Putin, however, also understands that Medvedev re-elected in 2012 for a second presidential term of six years would have much greater freedom to execute his own agenda. So far, he has not fired a single high-level official even in his own administration, not to mention Putin’s government, so the last two years are the period of highest cadre stability in Russia’s post-Soviet history (www.gazeta.ru, April 20). Putin is not inclined to grant Medvedev any chance to “grow in the job” and gain the ability to build his own team, because that can only be done by expelling loyalists of the eclipsed boss.
One area where Putin has deliberately demonstrated his decisive influence in recent weeks is foreign policy, which is supposed to be a presidential domain. Medvedev’s state visit to Argentina attracted less attention than Putin’s visit to Venezuela and back-slapping with his old friend Hugo Chavez. It was Putin who has occupied the center stage in the Russian-Polish rapprochement fostered by the tragic death of President, Lech Kaczynski, in the plane crash that claimed 96 lives. Putin also played the key role in defining the course towards the revolution in Kyrgyzstan –against the pattern of firmly opposing the “color events” – granting crucial support to the new government (www.gazeta.ru, April 22). Medvedev partook in the ceremony of beginning the construction of the Nord Stream pipeline, but Putin went to Austria to finalize the multi-partner arrangement for building the far more controversial South Stream (RIA Novosti, April 24).

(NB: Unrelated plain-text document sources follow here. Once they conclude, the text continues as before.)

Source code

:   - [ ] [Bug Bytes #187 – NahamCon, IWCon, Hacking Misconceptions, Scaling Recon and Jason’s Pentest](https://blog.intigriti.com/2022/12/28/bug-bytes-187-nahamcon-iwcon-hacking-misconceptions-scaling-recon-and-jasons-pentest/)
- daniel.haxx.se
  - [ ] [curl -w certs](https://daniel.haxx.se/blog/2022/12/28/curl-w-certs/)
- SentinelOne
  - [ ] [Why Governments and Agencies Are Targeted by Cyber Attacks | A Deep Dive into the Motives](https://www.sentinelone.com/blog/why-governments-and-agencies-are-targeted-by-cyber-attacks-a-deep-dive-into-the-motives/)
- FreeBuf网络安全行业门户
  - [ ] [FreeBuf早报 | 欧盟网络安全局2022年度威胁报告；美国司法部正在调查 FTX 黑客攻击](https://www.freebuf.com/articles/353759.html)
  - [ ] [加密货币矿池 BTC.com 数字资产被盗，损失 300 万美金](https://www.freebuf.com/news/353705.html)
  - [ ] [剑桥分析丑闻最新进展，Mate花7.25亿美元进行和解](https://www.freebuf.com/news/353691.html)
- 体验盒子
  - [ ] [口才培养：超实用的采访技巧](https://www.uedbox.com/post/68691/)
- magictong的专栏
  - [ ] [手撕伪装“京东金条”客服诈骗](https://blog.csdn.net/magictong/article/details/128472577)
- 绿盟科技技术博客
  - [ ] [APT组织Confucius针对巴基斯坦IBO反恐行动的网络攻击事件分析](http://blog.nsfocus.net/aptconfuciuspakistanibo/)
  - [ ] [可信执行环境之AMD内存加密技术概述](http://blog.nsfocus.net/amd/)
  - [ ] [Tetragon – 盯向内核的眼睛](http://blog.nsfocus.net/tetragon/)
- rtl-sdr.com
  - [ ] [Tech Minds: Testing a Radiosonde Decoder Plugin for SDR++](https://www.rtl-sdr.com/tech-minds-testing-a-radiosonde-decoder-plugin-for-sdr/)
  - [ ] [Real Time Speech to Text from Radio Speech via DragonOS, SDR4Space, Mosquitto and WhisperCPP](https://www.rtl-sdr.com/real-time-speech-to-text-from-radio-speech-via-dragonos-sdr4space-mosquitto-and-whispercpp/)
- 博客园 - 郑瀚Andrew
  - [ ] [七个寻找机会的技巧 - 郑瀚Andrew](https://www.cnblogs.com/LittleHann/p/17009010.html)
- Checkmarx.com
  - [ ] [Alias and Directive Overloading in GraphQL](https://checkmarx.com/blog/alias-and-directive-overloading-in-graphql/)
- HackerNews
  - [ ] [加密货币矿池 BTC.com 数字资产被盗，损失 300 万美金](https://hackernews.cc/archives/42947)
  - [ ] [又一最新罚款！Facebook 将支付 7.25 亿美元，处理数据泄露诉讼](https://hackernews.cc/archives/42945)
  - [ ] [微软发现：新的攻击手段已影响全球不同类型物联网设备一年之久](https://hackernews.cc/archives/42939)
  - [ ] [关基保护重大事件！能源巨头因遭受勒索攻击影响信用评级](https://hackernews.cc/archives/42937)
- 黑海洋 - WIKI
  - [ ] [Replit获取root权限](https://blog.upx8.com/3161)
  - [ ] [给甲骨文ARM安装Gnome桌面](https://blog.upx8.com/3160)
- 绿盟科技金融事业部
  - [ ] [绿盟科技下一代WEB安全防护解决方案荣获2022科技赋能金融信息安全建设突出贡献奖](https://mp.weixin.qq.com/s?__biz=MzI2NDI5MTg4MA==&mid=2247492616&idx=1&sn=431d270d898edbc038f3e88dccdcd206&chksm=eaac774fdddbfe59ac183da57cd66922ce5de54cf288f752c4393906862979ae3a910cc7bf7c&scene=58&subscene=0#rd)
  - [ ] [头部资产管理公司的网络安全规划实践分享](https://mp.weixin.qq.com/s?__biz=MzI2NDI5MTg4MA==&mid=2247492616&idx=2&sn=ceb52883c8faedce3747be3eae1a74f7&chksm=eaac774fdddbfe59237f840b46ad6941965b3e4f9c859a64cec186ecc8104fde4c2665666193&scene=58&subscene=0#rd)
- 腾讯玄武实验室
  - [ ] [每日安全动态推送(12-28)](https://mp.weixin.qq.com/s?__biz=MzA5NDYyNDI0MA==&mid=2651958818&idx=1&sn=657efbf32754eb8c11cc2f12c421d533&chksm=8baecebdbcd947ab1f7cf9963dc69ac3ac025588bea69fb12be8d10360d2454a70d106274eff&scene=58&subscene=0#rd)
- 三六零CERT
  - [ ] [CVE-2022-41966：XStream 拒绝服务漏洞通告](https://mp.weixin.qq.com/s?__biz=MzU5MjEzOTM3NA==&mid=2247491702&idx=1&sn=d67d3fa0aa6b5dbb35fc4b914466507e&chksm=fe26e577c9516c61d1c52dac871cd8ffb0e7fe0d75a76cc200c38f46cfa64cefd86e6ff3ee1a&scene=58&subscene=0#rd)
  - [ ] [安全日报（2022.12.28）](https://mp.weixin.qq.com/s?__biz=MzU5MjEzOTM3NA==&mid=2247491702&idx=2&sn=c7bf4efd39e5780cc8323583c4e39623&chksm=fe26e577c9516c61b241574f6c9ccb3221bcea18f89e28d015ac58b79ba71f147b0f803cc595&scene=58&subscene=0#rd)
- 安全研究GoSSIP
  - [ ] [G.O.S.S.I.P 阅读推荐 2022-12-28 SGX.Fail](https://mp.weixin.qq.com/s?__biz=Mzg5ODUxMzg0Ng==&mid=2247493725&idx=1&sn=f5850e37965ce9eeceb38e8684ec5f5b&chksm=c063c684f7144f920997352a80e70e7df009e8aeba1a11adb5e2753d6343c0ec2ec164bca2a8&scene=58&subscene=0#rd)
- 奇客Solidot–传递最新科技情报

It does not take much effort to reduce Medvedev to the supporting role of pretending to be a commander-in-chief. The problem that Putin refuses to see is that his very possible return to the summit of power would amount not to a restoration of a “natural” bureaucratic order, but to a major setback in Russia’s lagging political modernization (Vedomosti, April 21). One part of this problem is the economic dead-end of the petro-state model, which even based on the current historically high level of oil prices can satisfy neither the appetite of predatory bureaucracy nor the needs of the socially dependent “under-class” (www.gazeta.ru, April 19).
This lack of economic perspective cannot be hidden by Putin’s reassuring collective therapy or dodged by promoting technical innovations that are inorganic to the rigid rent-seeking political system. The functioning duumvirate inevitably undermines the integrity of this pyramid and the slackening of control over the media, determined by the explosive growth of the internet, adds to this erosion. An attempt to restore this integrity by returning the “national leader” to his natural place cannot be successful due to massive corruption in his core power base and very probable defection, including by emigration, of the crucially important minority of politicians and entrepreneurs still engaged in the ungrateful task of keeping Russia on the track of “Europeanization.”